Quando un sottogenere horror va di moda, lo fa in modo esplosivo. I lavori si moltiplicano e i fan fanno di tutto per trovare il tempo di vedere tutto, ma a volte è il materiale a trovare noi per primi… e un buon esempio è l'horror analogico. In superficie, questo sottogenere usa tecnologie antiquate come televisori a tubo catodico, videocassette VHS e segnali di vecchie emittenti per raccontare storie inquietanti, ma se scendiamo un po' più a fondo, troviamo molto di più.
Nel 1999, The Blair Witch Project arrivò nei cinema e qualcosa cambiò nel genere horror. Forse ai puristi non piace questa conclusione, ma è difficile negarne l'impatto. Mi riferisco alla sua popolarizzazione del found footage, un sottogenere che sicuramente non ha inventato (Cannibal Holocaust precede Blair Witch di 19 anni), ma che ha alimentato.
The Last Horror Movie, Paranormal Activity, Rec, Cloverfield, V/H/S… il found footage ha dominato il primo decennio del XXI secolo quasi come gli slasher hanno dominato gli anni '80, ma invece di scomparire, ha subito una sorta di salto evolutivo.
Qualcosa di simile si può dire del found footage in relazione al romanzo epistolare, cioè un romanzo narrato attraverso lettere. Sia Frankenstein che Dracula sono i primi esempi che vengono in mente, ma se il romanzo epistolare ha dato una certa struttura fondamentale al found footage, cosa viene dopo? Anche se alcune fonti parlano di offshoot o spinoff, c'è un certo consenso nel vedere l'horror analogico come suo erede diretto.
Horror analogico, il nuovo terrore su Internet
Come suggerisce il nome, un aspetto essenziale dell'horror analogico è che ogni elemento sembra essere stato prodotto prima della digitalizzazione e dei blackout analogici, ma non è una regola rigida da rispettare. In realtà, l'obiettivo non è semplicemente simulare il tracking di un videoregistratore o la scarsa risoluzione di una telecamera in bianco e nero, ma incorporare quei limiti tecnici nella narrazione, generando mancanza di informazioni, disagio, tensione. Sappiamo che qualcosa di grave e intenso si nasconde nei glitch, nei salti di schermo e negli eccessi di contrasto… ma non possiamo smettere di guardare finché non è troppo tardi.

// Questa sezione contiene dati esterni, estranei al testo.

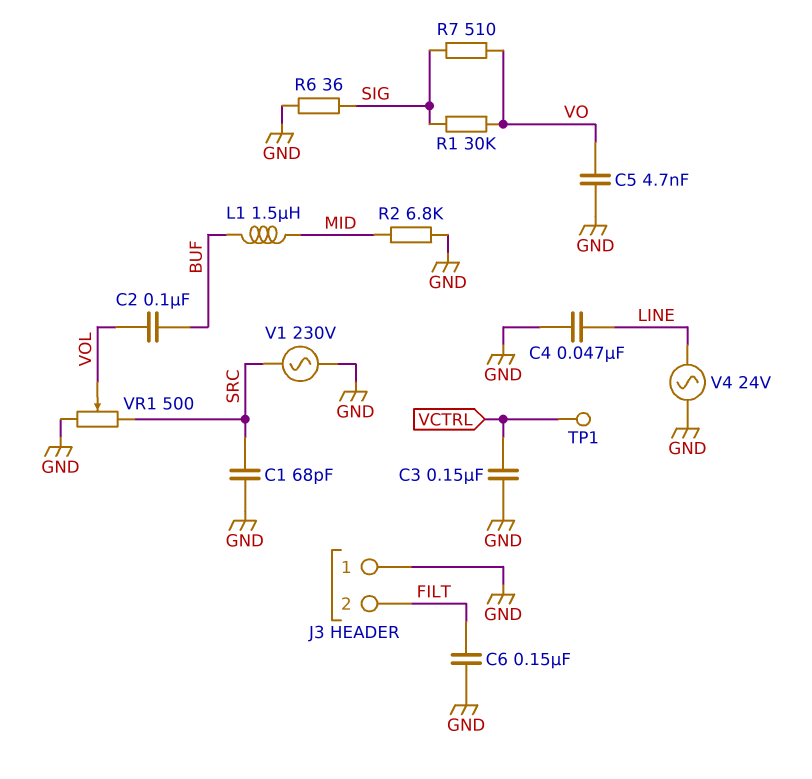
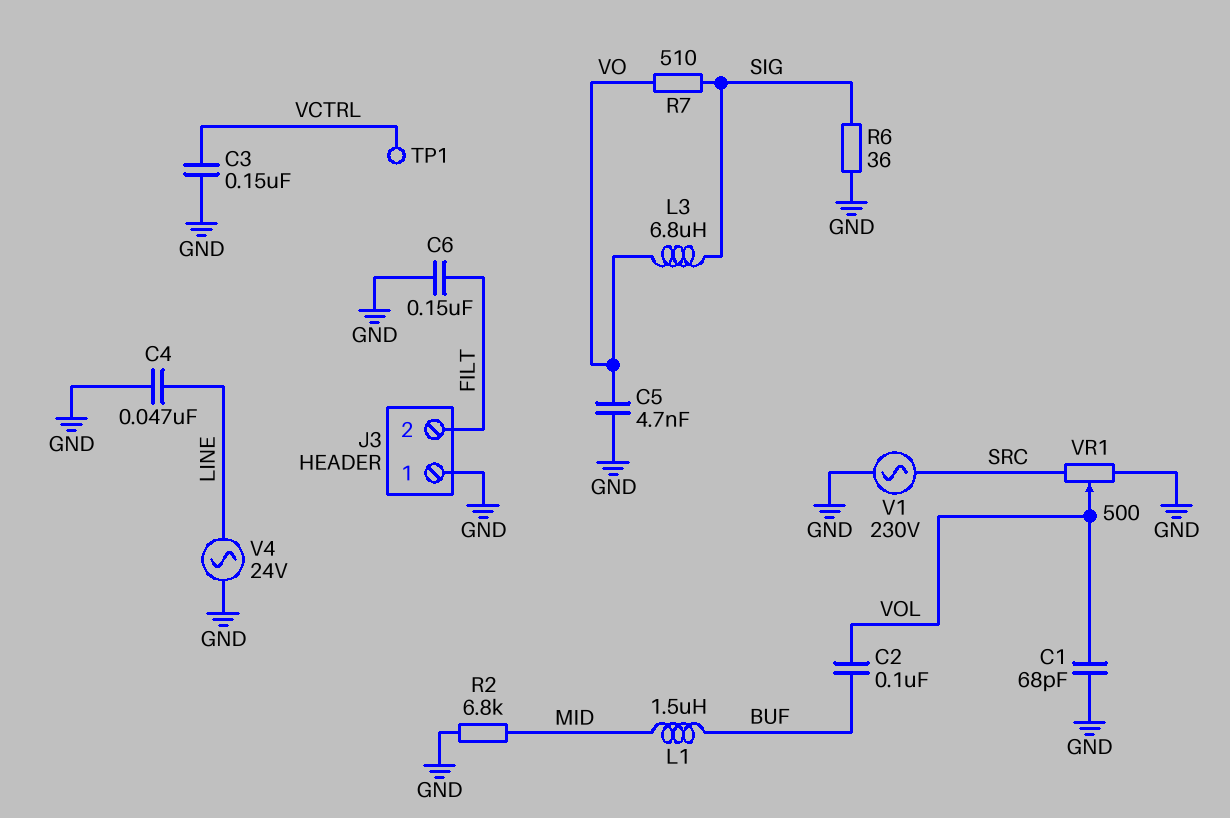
C1: 68pF (GND, SRC) -> 68pF (GND, VOL)
L3: none -> 6.8uH (SIG, VO)
R1: 30k (SIG, VO) -> none

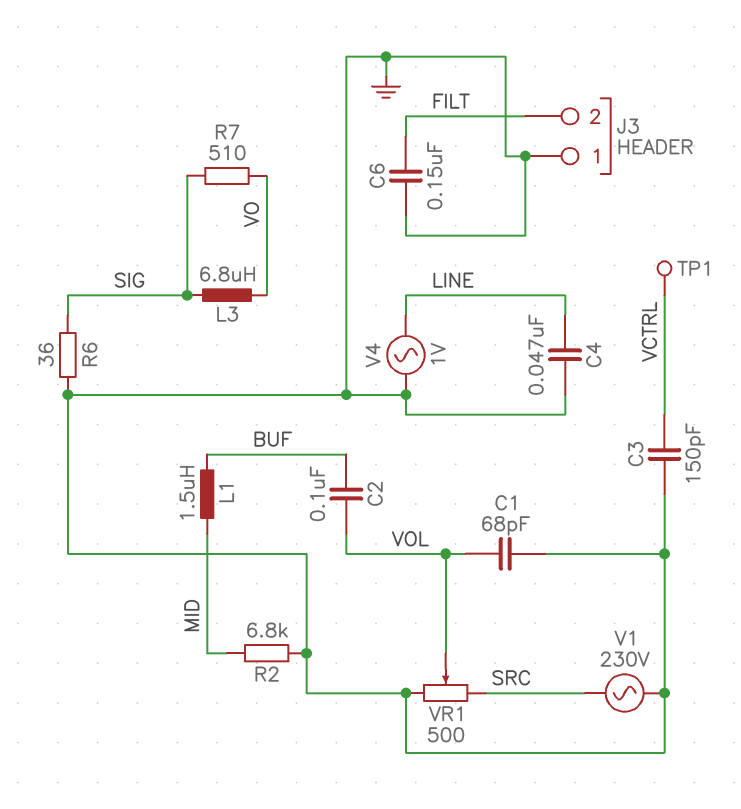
C3: 150nF (GND, VCTRL) -> 150pF (GND, VCTRL)
C5: 4.7nF (GND, VO) -> none
V4: AC 24V (GND, LINE) -> AC 1V (GND, LINE)

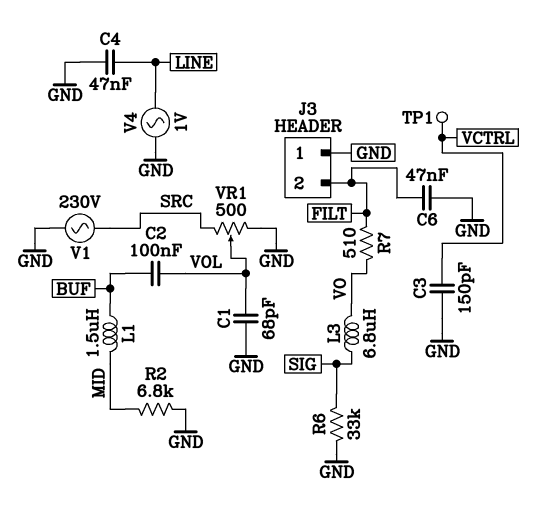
C6: 150nF (FILT, GND) -> 47nF (FILT, GND)
R6: 36 (GND, SIG) -> 33k (GND, SIG)
R7: 510 (SIG, VO) -> 510 (FILT, VO)

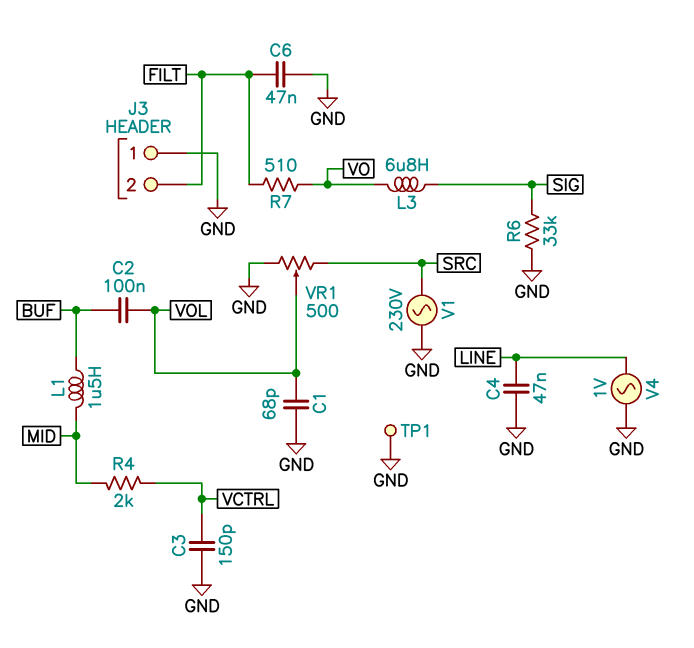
R2: 6.8k (GND, MID) -> none
R4: none -> 2k (MID, VCTRL)
TP1: test point (VCTRL) -> test point (GND)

Allo stesso tempo, un altro degli ingredienti più potenti dell'horror analogico è l'apatia o la “deumanizzazione”. Molte di queste storie usano una sorta di organizzazione o agenzia per condividere i dettagli centrali, applicando un tono analitico/educativo anche quando la situazione è completamente fuori controllo. Pensa a un «RESTA CALMO E RIMANI IN CASA» emesso da un televisore a tubo con il classico tono di emergenza che esplode dall'altoparlante, mentre fuori si sentono grida di terrore e disperazione.

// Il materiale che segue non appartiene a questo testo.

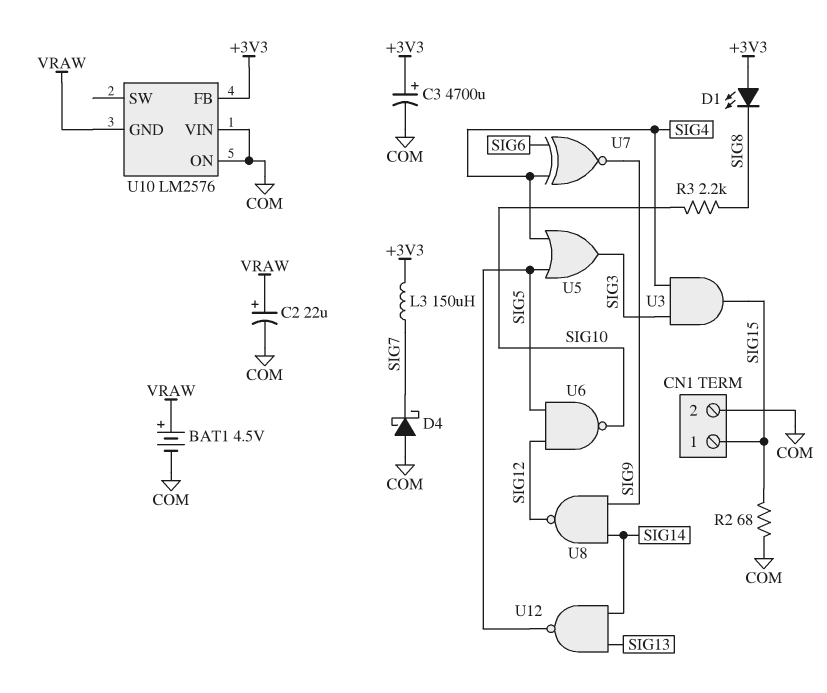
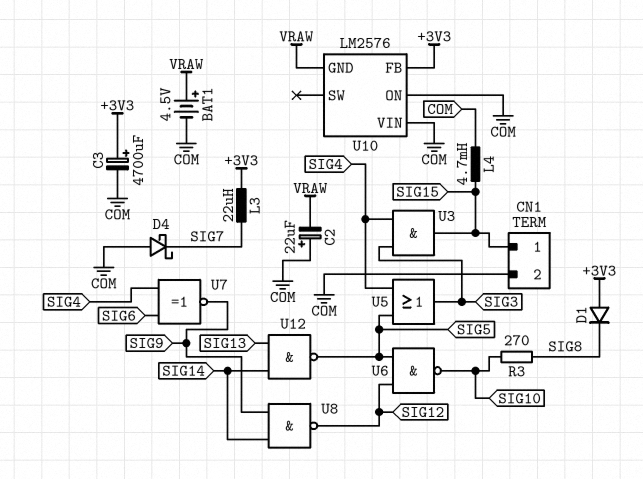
C2: 22uF (plus VRAW, minus COM) -> 22uF (plus COM, minus VRAW)
D1: LED (A +3V3, K SIG8) -> diode (A +3V3, K SIG8)
L3: 150uH (+3V3, SIG7) -> 22uH (+3V3, SIG7)
L4: none -> 4.7mH (COM, SIG15)
R2: 68 (COM, SIG15) -> none
R3: 2.2k (SIG8, SIG10) -> 270 (SIG8, SIG10)

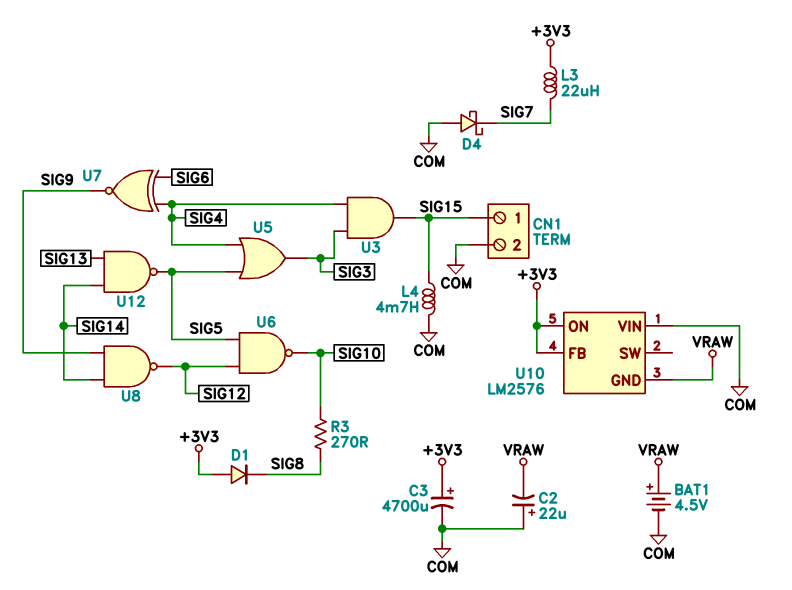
U10 pin ON: COM -> +3V3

Questo tipo di scene è molto frequente nell'horror analogico, ma molti creativi là fuori sono riusciti a prendere scorciatoie diverse, fondendo cervelli a destra e a manca.
Infine, un terzo componente caratteristico dell'horror analogico è il dirottamento e la manipolazione delle trasmissioni. Più di una volta, i messaggi sono direttamente contraddittori, suggerendo una lotta tra il vero creatore del contenuto e una certa influenza maligna che cerca di sabotare il processo… o forse è il contrario?
Va bene, da dove cominciamo?
Local 58, conosciuto anche come Local58 WCLV-TV, è una creazione di Kris Straub, che conosciamo per il creepypasta Candle Cove del 2009. I video sono presentati come se fossero diverse trasmissioni e programmi appartenenti al segnale di un canale televisivo pubblico chiamato Local 58. Il totale di corti disponibili su YouTube è nove, ma Kris ne ha pubblicati undici (cioè hai dei compiti davanti), ed è un binge watch garantito. Senza condividere troppi spoiler, posso solo dire tre cose:
- Non fidarti della voce del GPS.
- Non ascoltare il governo, mai.
- Non guardare la Luna, né la sua luce.
The Mandela Catalogue è un po' più caotico nell'organizzazione, ma come direbbero gli anglofoni, è nella natura della bestia. Il progetto combina telecamere CCTV, programmi di cartoni animati religiosi, app di messaggistica istantanea e telefonate per raccontare la storia di Mandela County, una contea immaginaria nel sud-est del Wisconsin. Una drastica riduzione della popolazione, la scomparsa di massa di bambini, strani e inquietanti doppelgänger, un poliziotto che cerca di scoprire la verità e una minaccia di proporzioni bibliche formano l'essenza di Mandela Catalogue, che il suo creatore Alex Kister ha mantenuto relativamente aggiornato negli ultimi due anni.